WHAT THE EXERCISE ASKS: Rewrite the records below with "chart" replaced by "graph", keeping everything else the same and leaving out the pictures.

^^^^^^^^

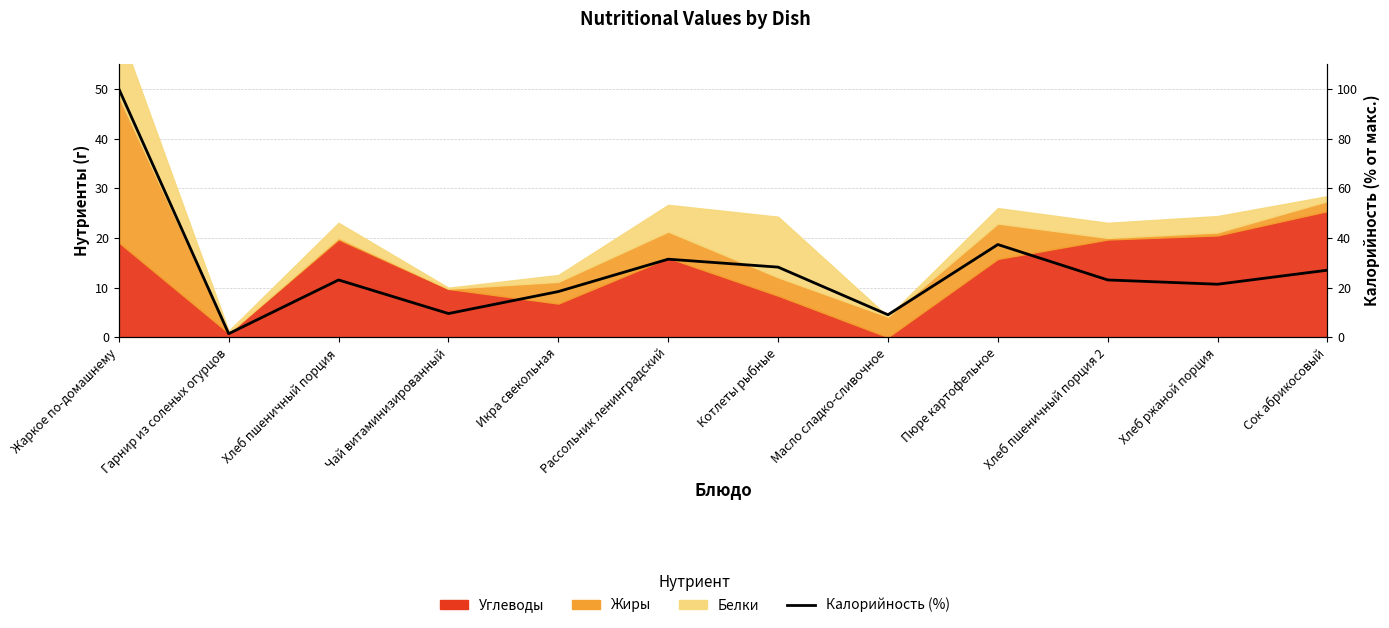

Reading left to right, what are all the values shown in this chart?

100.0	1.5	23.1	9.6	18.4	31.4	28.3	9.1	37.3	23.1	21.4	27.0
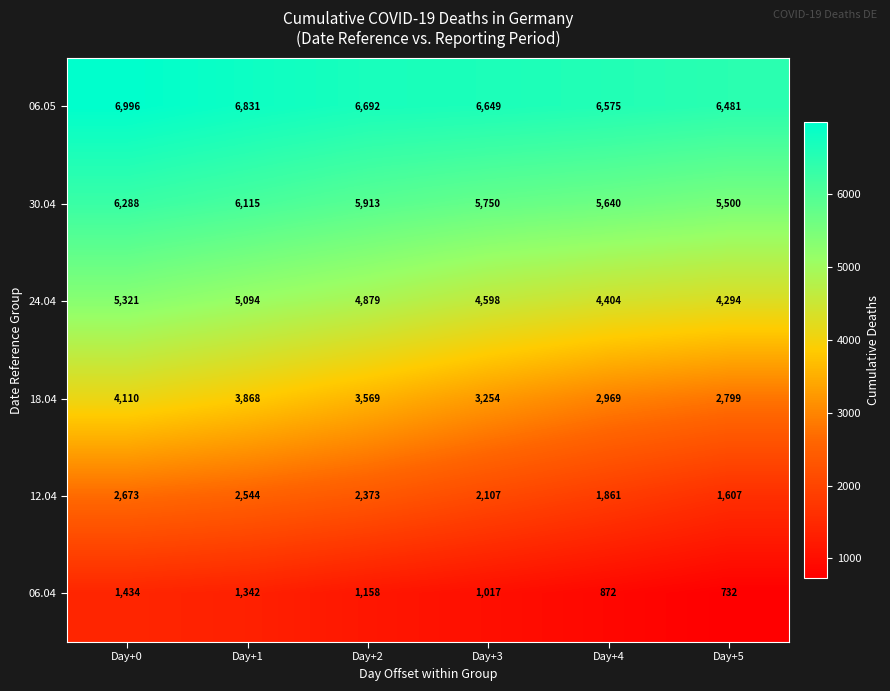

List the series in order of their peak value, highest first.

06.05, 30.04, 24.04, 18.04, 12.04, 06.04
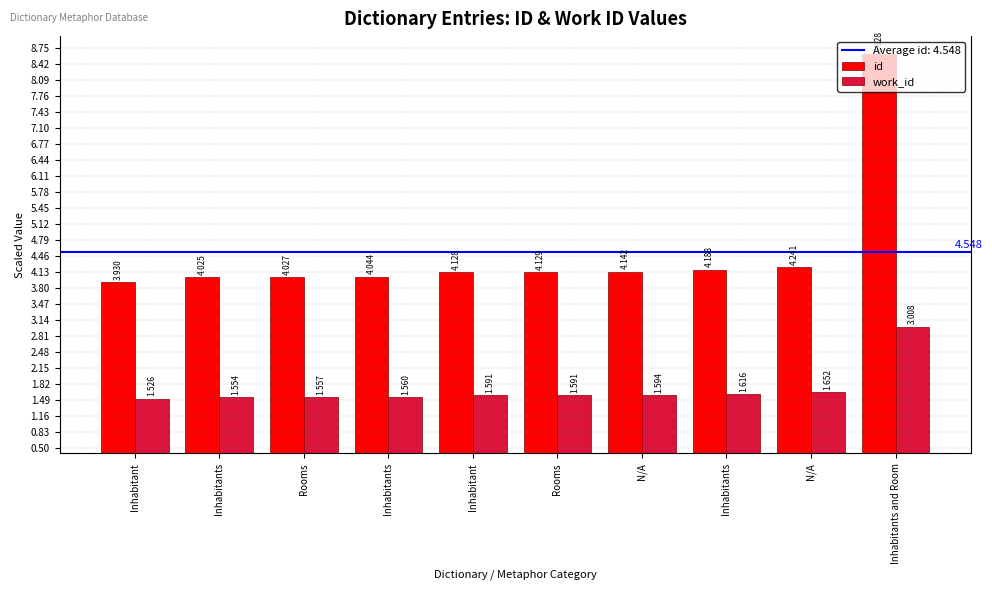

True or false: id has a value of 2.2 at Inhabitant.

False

^^^^^^^^

TASK ANSWER:
Reading left to right, what are all the values shown in this graph?

100.0	1.5	23.1	9.6	18.4	31.4	28.3	9.1	37.3	23.1	21.4	27.0

List the series in order of their peak value, highest first.

06.05, 30.04, 24.04, 18.04, 12.04, 06.04

True or false: id has a value of 2.2 at Inhabitant.

False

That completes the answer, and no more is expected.